WHAT TO DO: Check every line below for the word "Ovary" and copy the ones that have it.

THE INPUT:
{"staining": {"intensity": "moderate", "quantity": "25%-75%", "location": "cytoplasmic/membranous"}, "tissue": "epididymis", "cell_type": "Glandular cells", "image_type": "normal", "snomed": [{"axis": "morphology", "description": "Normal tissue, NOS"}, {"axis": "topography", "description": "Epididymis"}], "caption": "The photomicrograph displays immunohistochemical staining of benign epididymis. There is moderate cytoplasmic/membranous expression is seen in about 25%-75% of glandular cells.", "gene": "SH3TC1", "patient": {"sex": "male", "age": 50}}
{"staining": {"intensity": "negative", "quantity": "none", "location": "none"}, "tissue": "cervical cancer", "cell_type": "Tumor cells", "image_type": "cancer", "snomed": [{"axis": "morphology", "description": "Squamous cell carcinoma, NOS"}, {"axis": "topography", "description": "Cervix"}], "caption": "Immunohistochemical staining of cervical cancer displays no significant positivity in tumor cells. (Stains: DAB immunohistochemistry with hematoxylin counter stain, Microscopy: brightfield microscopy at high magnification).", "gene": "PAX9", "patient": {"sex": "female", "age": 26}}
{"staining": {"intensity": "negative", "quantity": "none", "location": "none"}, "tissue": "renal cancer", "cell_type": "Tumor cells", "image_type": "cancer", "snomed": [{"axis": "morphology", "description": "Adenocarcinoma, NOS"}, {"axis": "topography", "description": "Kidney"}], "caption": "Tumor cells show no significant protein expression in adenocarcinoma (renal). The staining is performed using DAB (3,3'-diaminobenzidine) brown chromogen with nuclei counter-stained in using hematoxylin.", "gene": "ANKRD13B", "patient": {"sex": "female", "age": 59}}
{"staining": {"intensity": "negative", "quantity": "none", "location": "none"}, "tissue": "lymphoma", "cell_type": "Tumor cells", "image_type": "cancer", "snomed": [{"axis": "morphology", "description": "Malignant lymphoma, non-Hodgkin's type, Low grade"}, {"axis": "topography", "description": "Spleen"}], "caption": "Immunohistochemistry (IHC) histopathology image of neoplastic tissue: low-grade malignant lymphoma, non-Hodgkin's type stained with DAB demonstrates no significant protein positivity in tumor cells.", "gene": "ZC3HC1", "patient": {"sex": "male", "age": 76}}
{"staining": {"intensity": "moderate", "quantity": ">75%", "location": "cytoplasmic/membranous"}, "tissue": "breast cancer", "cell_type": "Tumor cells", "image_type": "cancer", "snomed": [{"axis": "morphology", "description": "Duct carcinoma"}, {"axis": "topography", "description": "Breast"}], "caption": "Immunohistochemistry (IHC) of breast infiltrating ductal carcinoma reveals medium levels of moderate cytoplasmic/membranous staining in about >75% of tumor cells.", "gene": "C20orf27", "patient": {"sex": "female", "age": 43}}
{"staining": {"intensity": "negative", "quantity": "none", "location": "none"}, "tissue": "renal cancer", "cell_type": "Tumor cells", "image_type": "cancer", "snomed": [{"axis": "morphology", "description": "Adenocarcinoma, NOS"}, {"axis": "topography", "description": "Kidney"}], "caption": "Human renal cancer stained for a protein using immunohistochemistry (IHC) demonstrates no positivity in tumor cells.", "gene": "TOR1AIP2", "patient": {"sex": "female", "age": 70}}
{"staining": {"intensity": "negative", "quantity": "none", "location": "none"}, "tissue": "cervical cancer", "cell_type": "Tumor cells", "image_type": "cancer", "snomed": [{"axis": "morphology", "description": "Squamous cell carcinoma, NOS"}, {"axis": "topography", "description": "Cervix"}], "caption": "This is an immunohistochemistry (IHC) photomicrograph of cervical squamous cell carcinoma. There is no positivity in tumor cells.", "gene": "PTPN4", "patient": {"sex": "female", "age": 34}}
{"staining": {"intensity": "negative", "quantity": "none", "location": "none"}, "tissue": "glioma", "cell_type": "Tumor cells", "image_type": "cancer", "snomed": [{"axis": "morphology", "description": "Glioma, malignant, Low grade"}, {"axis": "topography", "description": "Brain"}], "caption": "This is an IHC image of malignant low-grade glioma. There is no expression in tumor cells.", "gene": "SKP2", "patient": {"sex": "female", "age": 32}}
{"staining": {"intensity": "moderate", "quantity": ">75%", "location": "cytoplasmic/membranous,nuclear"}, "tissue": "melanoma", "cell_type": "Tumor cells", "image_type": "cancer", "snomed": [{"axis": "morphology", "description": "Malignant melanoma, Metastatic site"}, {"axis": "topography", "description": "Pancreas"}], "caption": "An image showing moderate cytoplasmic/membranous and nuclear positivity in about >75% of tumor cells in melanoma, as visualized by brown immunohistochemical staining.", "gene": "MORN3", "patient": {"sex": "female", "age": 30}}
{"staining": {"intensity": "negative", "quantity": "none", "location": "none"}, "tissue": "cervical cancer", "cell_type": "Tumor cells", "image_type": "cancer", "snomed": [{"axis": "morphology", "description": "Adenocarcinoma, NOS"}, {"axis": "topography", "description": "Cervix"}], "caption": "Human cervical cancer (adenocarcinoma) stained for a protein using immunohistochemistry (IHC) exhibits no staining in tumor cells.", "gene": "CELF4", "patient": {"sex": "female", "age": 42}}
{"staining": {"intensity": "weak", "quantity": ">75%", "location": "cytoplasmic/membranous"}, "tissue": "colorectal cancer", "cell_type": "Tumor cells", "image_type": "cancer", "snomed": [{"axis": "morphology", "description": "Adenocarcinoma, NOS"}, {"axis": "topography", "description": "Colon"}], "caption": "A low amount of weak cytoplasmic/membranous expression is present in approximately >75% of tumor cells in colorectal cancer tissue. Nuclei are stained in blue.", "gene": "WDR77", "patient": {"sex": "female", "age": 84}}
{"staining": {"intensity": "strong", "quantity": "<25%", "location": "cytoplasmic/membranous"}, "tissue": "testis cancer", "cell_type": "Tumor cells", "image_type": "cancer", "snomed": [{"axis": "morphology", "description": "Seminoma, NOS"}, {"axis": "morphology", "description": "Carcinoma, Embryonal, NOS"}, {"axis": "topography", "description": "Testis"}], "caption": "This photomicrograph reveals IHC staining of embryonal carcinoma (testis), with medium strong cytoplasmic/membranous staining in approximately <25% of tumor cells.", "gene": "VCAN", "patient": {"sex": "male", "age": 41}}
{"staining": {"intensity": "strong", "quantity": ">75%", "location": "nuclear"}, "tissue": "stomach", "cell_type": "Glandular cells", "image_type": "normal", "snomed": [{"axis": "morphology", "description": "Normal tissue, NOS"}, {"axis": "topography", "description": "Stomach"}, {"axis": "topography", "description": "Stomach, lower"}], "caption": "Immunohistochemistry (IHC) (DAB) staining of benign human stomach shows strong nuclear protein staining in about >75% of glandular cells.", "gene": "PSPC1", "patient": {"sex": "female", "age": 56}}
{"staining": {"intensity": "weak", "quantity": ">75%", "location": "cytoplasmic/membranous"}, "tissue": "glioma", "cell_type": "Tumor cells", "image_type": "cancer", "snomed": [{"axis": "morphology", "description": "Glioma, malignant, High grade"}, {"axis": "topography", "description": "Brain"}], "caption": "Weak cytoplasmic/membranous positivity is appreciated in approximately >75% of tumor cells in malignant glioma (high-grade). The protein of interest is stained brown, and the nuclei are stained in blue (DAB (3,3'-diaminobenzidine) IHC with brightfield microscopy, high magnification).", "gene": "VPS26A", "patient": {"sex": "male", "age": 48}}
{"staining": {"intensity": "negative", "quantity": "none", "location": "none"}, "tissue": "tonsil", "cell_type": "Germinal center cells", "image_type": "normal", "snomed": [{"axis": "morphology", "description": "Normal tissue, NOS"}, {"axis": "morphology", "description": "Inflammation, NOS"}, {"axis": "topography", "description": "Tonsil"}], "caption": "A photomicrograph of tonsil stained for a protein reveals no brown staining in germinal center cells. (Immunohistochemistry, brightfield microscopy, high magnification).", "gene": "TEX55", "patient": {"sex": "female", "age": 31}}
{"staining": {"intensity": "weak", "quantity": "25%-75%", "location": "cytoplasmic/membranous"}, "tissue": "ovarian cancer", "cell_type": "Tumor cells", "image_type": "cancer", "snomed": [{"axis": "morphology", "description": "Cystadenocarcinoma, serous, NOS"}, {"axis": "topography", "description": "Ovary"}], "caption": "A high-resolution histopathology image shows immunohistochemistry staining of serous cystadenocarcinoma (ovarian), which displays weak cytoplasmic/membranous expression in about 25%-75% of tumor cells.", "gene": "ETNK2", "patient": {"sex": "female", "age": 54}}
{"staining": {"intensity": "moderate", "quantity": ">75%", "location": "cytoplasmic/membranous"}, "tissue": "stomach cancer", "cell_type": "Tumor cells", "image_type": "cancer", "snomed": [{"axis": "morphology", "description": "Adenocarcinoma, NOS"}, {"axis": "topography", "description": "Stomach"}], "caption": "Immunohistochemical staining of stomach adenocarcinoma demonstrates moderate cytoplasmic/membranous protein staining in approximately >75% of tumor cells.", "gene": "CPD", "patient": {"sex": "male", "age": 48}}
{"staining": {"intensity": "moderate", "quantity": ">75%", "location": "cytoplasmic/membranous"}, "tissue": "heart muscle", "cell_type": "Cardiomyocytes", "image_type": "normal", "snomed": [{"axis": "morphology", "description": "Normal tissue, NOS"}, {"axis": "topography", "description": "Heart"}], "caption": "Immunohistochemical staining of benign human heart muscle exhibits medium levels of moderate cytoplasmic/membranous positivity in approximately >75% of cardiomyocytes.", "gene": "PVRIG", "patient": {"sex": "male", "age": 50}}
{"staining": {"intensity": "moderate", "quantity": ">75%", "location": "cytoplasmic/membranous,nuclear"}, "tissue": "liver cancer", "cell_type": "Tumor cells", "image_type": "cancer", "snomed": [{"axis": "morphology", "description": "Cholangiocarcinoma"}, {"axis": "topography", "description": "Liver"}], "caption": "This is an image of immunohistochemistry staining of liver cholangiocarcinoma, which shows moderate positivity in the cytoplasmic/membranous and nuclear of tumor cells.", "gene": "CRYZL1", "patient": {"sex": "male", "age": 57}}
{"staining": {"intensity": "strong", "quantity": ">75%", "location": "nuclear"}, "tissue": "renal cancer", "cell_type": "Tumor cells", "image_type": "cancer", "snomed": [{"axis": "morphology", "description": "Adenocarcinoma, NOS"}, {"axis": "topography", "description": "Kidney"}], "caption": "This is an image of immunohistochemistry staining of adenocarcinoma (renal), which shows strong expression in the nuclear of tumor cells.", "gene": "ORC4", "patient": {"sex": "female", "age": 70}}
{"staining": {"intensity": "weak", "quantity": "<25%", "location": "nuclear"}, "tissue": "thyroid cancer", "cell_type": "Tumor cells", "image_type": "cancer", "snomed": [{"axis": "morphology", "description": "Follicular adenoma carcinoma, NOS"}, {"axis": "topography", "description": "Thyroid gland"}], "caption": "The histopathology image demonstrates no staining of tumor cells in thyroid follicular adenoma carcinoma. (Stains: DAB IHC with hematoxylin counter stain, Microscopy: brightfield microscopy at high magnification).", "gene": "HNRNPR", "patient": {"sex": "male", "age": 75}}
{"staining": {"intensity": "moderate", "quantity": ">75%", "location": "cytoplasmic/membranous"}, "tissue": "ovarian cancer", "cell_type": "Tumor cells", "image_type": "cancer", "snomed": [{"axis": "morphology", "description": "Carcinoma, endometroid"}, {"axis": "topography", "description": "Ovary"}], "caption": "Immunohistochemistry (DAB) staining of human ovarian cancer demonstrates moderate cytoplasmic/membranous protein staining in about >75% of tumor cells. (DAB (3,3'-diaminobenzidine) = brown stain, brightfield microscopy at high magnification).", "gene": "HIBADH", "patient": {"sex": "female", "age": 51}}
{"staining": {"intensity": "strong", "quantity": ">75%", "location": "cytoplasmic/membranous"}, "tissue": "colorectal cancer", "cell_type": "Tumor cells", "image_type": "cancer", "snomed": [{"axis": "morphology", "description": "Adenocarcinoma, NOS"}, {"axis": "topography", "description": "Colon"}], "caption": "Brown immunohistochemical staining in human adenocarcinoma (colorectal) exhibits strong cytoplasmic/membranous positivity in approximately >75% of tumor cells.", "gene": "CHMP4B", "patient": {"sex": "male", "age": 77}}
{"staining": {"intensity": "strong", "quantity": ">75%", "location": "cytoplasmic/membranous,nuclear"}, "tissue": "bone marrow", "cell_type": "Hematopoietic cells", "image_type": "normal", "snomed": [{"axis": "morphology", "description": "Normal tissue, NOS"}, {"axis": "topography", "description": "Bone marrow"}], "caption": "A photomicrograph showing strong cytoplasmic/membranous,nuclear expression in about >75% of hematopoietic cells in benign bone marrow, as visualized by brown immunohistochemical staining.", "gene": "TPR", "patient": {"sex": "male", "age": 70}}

REPLY:
{"staining": {"intensity": "weak", "quantity": "25%-75%", "location": "cytoplasmic/membranous"}, "tissue": "ovarian cancer", "cell_type": "Tumor cells", "image_type": "cancer", "snomed": [{"axis": "morphology", "description": "Cystadenocarcinoma, serous, NOS"}, {"axis": "topography", "description": "Ovary"}], "caption": "A high-resolution histopathology image shows immunohistochemistry staining of serous cystadenocarcinoma (ovarian), which displays weak cytoplasmic/membranous expression in about 25%-75% of tumor cells.", "gene": "ETNK2", "patient": {"sex": "female", "age": 54}}
{"staining": {"intensity": "moderate", "quantity": ">75%", "location": "cytoplasmic/membranous"}, "tissue": "ovarian cancer", "cell_type": "Tumor cells", "image_type": "cancer", "snomed": [{"axis": "morphology", "description": "Carcinoma, endometroid"}, {"axis": "topography", "description": "Ovary"}], "caption": "Immunohistochemistry (DAB) staining of human ovarian cancer demonstrates moderate cytoplasmic/membranous protein staining in about >75% of tumor cells. (DAB (3,3'-diaminobenzidine) = brown stain, brightfield microscopy at high magnification).", "gene": "HIBADH", "patient": {"sex": "female", "age": 51}}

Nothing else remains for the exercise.